I have one table that contain more that 40 thousand record when I retrieve record that satisfy particular condition it takes so much time.

Is there any solution to increase performance ?

+2  A: 

If you are doing a lot of querying based on another column that isn't your primary key, try adding an index to that column you are putting in your WHERE clause.

Also, optimizing JOINs will help if you are using any.

Daniel A. White
Index improve performance while retrieving data from database but takes time while enter data into table.
chetan
Is there any other solution ?
chetan
A: 

You can use indexes to increase the performance, check 7.5.3. How MySQL Uses Indexes.

Progman
A: 

You could also run explain command, for example 'explain select * from mytable where someField = 'Something'; ' and see what it returns, but I'd think 'index' solution should be good enough.

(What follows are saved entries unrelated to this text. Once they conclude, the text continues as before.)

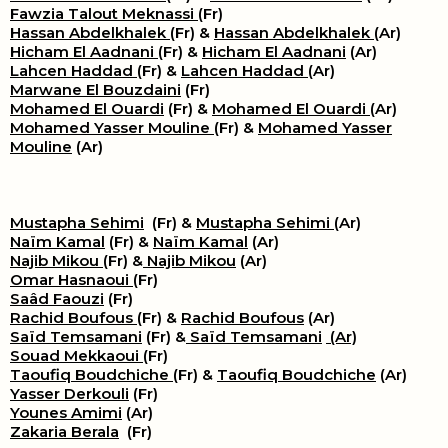
Fawzia Talout Meknassi
(Fr)
Hassan Abdelkhalek
(Fr) &
Hassan Abdelkhalek
(Ar)
Hicham El Aadnani
(Fr) &
Hicham El Aadnani
(Ar)
Lahcen Haddad
(Fr) &
Lahcen Haddad
(Ar)
Marwane El Bouzdaini
(Fr)
Mohamed El Ouardi
(Fr) &
Mohamed El Ouardi
(Ar)
Mohamed Yasser Mouline
(Fr) &
Mohamed Yasser
Mouline
(Ar)
Mustapha Sehimi
(Fr) &
Mustapha Sehimi
(Ar)
Naïm Kamal
(Fr) &
Naïm Kamal
(Ar)
Najib Mikou
(Fr) &
Najib Mikou
(Ar)
Omar Hasnaoui
(Fr)
Saâd Faouzi
(Fr)
Rachid Boufous
(Fr) &
Rachid Boufous
(Ar)
Saïd Temsamani
(Fr) &
Saïd Temsamani
(Ar)
Souad Mekkaoui
(Fr)
Taoufiq Boudchiche
(Fr) &
Taoufiq Boudchiche
(Ar)
Yasser Derkouli
(Fr)
Younes Amimi
(Ar)
Zakaria Berala
(Fr)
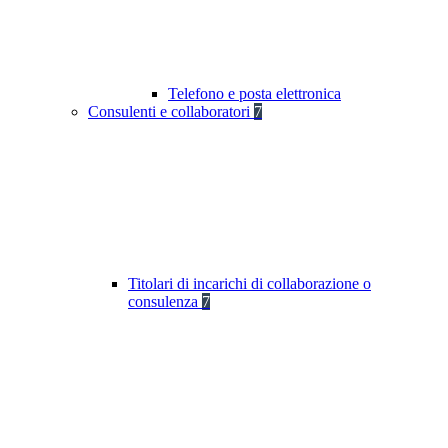
Telefono e posta elettronica
Consulenti e collaboratori
7
Titolari di incarichi di collaborazione o
consulenza
7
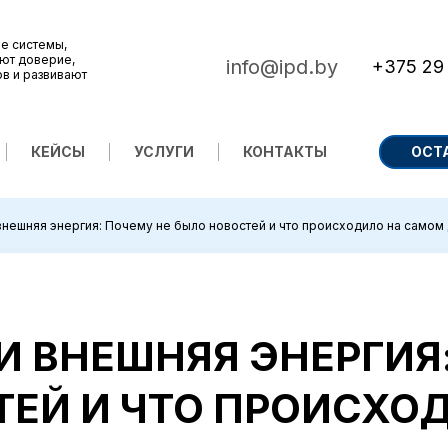
е системы,
ют доверие,
info@ipd.by
+375 29
ов и развивают
КЕЙСЫ
УСЛУГИ
КОНТАКТЫ
ОСТ
внешняя энергия: Почему не было новостей и что происходило на самом
И ВНЕШНЯЯ ЭНЕРГИЯ
ЕЙ И ЧТО ПРОИСХО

Also, maybe you could consider splitting table into few simple tables. I don't know what is your structure, but I have seen in the past examples, where people would keep redundant data in the same table, for example: have customer name and address in the same table, where you could split it into customers and addresses, and then perform queries on one table only.

Hope this helps.

Greg
You are right that people should normalize their data, that is just DBA 101. But his problem is with data retrieval performance, normalization doesn't help there! Quite the contrary :)
Dennis Haarbrink
Well, it helped me with the performance on some legacy project I was working couple years ago, but I suppose each case is different :)
Greg
A: 

First step: find out whether or not the time is being spent running the query, or transferring the data back to you.

How long does it take to run this query-

SELECT COUNT(*)
FROM
( [your query that returns 40k rows] ) AS butts;

If it's quick, then most of the time is probably spent transferring the data back into your client. Look into using MySQL's compression.

If the server is taking a long time with the query, it's probably something that can be fixed with proper normalization and index use, as the other people here have mentioned. For help optimizing a specific query, you should paste the CREATE TABLEs for all the tables involved, and the query itself.

TehShrike
A: 

Another simple optimization for SQL is to return fewer columns from a table. If you only display two fields from the SQL table, don't retrieve the rest of the fields until someone needs to see them for a specific record.